Dataset
::::::

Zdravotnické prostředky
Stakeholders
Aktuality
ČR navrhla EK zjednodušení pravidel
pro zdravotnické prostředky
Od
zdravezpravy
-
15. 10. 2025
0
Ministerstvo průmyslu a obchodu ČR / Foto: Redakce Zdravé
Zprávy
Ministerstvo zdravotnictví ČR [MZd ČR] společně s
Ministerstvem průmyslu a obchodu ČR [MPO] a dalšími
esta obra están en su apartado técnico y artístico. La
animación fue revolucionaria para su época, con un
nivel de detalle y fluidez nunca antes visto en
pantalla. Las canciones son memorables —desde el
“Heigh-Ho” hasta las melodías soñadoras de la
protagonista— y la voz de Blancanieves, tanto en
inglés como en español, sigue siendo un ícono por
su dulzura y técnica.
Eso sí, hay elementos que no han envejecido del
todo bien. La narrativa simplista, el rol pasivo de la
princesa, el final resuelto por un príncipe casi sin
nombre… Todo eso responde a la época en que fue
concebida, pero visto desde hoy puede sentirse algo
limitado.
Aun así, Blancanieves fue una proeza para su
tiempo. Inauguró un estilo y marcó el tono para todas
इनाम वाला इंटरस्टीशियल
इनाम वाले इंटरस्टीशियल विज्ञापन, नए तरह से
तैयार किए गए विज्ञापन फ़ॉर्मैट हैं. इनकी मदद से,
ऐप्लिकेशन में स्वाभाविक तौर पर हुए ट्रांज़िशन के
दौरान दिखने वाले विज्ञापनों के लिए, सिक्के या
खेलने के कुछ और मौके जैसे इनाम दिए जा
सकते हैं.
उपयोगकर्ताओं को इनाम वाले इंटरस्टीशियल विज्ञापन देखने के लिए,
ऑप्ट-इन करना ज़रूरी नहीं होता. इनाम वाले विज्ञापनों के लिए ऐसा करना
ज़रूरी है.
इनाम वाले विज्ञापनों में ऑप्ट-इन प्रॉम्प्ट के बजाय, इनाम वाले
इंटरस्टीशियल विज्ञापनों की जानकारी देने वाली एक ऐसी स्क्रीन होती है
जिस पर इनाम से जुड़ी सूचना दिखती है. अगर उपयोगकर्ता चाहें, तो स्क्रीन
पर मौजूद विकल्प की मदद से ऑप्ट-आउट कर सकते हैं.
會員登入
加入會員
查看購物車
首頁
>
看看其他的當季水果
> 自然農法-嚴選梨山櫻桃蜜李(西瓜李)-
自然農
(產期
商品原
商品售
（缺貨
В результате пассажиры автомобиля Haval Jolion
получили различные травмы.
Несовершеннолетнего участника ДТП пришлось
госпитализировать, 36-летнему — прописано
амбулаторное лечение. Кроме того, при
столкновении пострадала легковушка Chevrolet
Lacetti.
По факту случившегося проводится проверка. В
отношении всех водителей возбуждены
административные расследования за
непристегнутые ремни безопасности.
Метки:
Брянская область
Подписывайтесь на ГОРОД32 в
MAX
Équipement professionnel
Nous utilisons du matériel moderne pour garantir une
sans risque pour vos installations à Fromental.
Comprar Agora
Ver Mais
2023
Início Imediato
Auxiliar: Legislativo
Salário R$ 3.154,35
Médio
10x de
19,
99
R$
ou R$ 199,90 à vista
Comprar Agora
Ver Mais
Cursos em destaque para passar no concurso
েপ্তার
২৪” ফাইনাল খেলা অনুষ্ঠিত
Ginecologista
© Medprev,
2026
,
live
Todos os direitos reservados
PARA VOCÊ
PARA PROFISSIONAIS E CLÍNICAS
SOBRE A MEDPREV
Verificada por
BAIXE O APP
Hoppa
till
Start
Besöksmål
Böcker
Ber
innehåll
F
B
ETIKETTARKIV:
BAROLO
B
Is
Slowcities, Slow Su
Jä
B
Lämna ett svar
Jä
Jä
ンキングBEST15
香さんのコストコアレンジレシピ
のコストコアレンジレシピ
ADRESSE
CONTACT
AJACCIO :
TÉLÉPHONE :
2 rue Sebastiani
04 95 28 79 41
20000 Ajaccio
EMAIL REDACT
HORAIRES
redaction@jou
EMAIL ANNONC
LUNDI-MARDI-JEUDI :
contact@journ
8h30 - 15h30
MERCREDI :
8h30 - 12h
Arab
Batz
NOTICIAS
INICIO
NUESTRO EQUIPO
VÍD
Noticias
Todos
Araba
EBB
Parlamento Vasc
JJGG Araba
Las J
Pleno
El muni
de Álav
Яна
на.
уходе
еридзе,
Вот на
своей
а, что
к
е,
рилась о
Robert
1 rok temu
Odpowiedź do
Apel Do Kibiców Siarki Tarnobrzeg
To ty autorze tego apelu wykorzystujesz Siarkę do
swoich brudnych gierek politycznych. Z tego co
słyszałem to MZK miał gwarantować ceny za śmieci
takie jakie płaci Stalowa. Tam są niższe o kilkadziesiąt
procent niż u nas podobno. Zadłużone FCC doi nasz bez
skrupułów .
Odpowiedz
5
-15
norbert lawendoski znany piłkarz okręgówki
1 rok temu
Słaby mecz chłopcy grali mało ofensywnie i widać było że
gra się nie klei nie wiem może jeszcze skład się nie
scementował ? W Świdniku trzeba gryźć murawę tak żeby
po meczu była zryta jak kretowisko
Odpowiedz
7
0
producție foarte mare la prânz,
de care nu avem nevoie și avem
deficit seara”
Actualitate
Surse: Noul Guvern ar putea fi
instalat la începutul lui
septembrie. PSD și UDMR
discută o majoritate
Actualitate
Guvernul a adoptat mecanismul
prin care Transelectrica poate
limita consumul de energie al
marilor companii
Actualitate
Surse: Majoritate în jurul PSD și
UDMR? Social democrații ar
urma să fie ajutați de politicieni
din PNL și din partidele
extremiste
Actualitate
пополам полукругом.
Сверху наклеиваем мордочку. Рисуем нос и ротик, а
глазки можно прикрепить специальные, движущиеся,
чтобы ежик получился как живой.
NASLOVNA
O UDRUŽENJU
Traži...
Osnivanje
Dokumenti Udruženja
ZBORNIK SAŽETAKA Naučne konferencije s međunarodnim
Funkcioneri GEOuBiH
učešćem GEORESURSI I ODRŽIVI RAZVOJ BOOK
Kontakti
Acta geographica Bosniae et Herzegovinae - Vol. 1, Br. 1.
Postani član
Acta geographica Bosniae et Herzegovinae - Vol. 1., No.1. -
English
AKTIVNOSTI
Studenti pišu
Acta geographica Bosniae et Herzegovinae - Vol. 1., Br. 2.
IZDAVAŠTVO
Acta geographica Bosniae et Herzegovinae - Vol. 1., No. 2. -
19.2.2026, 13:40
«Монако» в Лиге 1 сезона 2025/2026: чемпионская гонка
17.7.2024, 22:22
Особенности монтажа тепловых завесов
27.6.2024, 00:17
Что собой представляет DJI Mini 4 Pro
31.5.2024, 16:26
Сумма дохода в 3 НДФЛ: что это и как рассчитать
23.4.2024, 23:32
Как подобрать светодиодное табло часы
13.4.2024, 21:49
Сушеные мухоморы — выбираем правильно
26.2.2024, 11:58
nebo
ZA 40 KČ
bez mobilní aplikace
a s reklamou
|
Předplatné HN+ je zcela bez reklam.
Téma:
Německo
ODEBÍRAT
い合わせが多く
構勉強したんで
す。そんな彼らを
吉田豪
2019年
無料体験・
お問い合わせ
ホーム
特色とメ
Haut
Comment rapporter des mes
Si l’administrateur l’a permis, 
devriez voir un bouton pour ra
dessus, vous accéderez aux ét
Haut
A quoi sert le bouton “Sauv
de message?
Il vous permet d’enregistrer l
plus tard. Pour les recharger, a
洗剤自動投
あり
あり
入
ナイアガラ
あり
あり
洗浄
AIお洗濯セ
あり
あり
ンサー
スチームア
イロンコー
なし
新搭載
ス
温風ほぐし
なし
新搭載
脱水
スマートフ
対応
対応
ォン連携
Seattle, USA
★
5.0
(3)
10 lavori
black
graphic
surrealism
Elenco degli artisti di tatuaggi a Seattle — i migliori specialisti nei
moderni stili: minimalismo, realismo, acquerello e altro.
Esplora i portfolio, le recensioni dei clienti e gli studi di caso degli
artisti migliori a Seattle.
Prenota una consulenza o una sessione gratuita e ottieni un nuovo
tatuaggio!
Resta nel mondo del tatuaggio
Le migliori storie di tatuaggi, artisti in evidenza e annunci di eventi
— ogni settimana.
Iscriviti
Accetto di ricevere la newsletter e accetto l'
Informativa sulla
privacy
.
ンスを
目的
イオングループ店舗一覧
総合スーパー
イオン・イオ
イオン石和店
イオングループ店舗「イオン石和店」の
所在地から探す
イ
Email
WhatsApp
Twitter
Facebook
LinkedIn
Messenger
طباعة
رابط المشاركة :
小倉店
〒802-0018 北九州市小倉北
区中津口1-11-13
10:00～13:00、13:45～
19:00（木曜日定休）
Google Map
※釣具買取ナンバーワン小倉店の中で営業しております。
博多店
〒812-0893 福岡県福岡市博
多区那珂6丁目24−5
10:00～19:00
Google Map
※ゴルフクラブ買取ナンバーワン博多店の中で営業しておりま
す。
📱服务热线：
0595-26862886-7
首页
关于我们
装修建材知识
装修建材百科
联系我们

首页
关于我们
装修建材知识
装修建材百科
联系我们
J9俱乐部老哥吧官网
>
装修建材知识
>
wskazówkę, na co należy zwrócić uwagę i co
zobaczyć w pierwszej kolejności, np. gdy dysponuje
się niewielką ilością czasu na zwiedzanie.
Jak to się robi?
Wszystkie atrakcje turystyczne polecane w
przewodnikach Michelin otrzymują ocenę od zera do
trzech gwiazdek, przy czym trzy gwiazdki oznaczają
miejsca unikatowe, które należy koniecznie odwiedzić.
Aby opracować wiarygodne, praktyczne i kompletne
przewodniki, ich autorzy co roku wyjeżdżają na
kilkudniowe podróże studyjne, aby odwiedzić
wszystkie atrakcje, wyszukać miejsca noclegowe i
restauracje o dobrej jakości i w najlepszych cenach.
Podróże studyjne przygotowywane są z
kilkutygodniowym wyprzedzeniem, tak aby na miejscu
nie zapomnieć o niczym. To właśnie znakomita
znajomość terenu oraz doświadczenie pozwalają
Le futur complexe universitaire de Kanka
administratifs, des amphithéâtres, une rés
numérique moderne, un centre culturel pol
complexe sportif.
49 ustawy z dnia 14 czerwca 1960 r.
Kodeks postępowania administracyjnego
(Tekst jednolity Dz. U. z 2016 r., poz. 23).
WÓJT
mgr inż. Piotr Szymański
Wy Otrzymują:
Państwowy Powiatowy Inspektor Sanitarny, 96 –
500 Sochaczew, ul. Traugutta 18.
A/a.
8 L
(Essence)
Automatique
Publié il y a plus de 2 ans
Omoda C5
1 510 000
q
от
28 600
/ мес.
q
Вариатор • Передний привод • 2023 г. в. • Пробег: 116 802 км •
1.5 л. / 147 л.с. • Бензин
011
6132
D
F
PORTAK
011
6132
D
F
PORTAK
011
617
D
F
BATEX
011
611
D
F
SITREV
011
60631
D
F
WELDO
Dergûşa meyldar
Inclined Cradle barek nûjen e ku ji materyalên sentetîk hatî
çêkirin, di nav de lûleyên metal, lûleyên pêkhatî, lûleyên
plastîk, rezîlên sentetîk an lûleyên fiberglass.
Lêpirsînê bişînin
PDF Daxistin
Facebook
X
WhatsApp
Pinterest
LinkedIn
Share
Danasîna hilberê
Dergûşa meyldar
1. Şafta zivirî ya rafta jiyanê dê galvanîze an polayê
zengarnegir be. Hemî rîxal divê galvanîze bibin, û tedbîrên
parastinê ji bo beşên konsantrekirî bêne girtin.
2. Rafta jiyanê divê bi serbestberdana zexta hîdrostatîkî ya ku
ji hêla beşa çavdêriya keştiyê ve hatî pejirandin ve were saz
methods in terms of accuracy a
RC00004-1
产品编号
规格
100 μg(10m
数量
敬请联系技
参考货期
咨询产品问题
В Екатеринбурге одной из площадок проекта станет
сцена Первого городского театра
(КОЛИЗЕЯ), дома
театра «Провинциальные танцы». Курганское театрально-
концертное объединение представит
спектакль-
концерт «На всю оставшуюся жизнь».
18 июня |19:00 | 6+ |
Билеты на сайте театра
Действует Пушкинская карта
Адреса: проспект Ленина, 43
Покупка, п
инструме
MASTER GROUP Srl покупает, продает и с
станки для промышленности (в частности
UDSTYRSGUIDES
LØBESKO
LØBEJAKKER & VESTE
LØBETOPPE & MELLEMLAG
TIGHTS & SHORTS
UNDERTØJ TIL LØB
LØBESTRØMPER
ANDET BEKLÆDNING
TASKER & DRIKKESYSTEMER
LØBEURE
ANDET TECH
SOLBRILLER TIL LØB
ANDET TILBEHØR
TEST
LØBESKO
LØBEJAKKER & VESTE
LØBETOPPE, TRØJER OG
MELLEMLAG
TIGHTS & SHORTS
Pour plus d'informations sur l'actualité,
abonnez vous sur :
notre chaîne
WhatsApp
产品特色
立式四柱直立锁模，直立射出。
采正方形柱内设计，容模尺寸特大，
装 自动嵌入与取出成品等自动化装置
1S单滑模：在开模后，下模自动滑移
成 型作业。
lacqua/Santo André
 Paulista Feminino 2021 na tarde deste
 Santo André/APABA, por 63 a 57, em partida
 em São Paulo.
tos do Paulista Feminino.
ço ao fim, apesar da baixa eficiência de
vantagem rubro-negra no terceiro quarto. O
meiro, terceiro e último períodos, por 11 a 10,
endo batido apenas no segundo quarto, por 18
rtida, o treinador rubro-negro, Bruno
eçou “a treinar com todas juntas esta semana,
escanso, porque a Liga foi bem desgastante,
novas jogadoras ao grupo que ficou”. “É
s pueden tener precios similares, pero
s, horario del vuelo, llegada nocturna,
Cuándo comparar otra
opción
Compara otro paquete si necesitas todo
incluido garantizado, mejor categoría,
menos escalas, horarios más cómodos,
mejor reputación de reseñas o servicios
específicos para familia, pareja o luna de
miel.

::::::

Task statement
Look through the listing and extract every line with "quarto" in it.

Response to this exercise
vantagem rubro-negra no terceiro quarto. O
endo batido apenas no segundo quarto, por 18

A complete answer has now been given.